Identification of a Mg(2+)- and guanyl nucleotide-dependent glucagon receptor cycle by use of permeabilized canine hepatocytes.

We have investigated (by use of intact and saponinpermeabilized canine hepatocytes) the roles of Mg2+ and guanyl nucleotides in regulating glucagon-receptor interactions. In contrast to intact cells, saponinpermeabilized hepatocytes bind [[125I]iodo-Tyr10]glucagon according to a single first-order process and exhibit a single apparent dissociation constant for glucagon binding during steady-state incubations.
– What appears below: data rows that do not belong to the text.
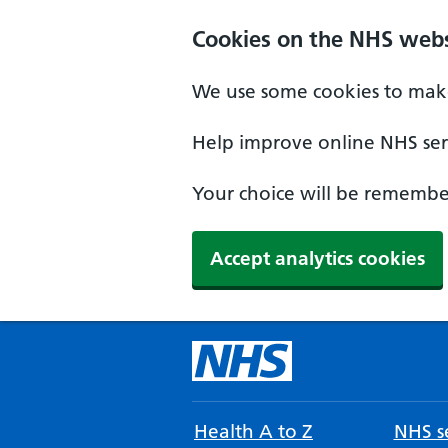
Cookies on the NHS webs
We use some cookies to make
Help improve online NHS serv
Your choice will be remember
Accept analytics cookies
Health A to Z
NHS se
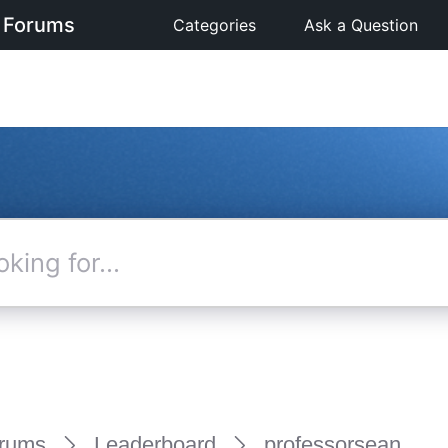
 Forums
Categories
Ask a Question
rums
Leaderboard
professorsean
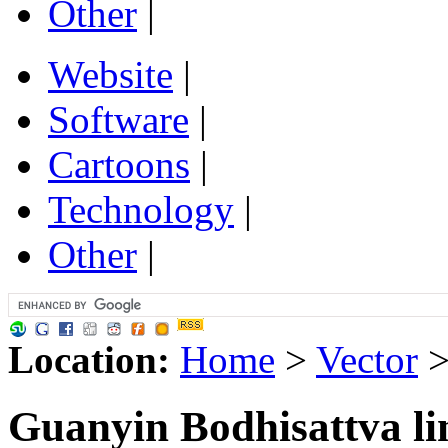
Other
|
Website
|
Software
|
Cartoons
|
Technology
|
Other
|
Location:
Home
>
Vector
Guanyin Bodhisattva li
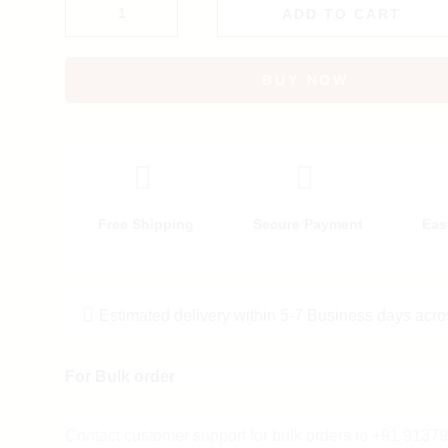
ADD TO CART
BUY NOW
Free Shipping
Secure Payment
Eas
Estimated delivery within 5-7 Business days acro
For Bulk order
Contact customer support for bulk orders to +91 913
Further analysis of the permeabilized cell system demonstrated (a) the temperature-sensitive action of Mg2+ to enhance the extent and affinity of glucagon-receptor interactions at steady-state, (b) the conversion of Mg(2+)-independent hormone-receptor complexes to Mg(2+)-dependent complexes, (c) the effect of guanyl nucleotides to inhibit specifically the Mg(2+)-dependent component of glucagon-receptor interactions, (d) the more rapid association of glucagon with receptor during cell incubations occurring in the presence of guanyl nucleotides or in the absence of Mg2+, and (e) the ability of guanyl nucleotides to induce both high and low affinity states of glucagon-receptor interactions. Additional experiments identified an effect of cell incubations in the presence of glucagon to limit the subsequent binding of hormone, the ability of GDP, GTP, or guanosine-5'-3-O-(thio)triphosphate (GTP gamma S) to dissociate previously bound glucagon, and a specific requirement for GDP to re-activate the glucagon receptor for additional cycles of hormone binding. A model is presented in which (a) glucagon binds to receptor in a Mg(2+)-independent fashion, (b) glucagon-receptor complexes are converted to a Mg(2+)-dependent state, (c) guanyl nucleotide exchange initiates both an alteration in glucagon-receptor affinity and the subsequent dissociation of hormone, and (d) in the context of the intact cell, G protein-mediated hydrolysis of GTP to GDP is required to reinitialize the system.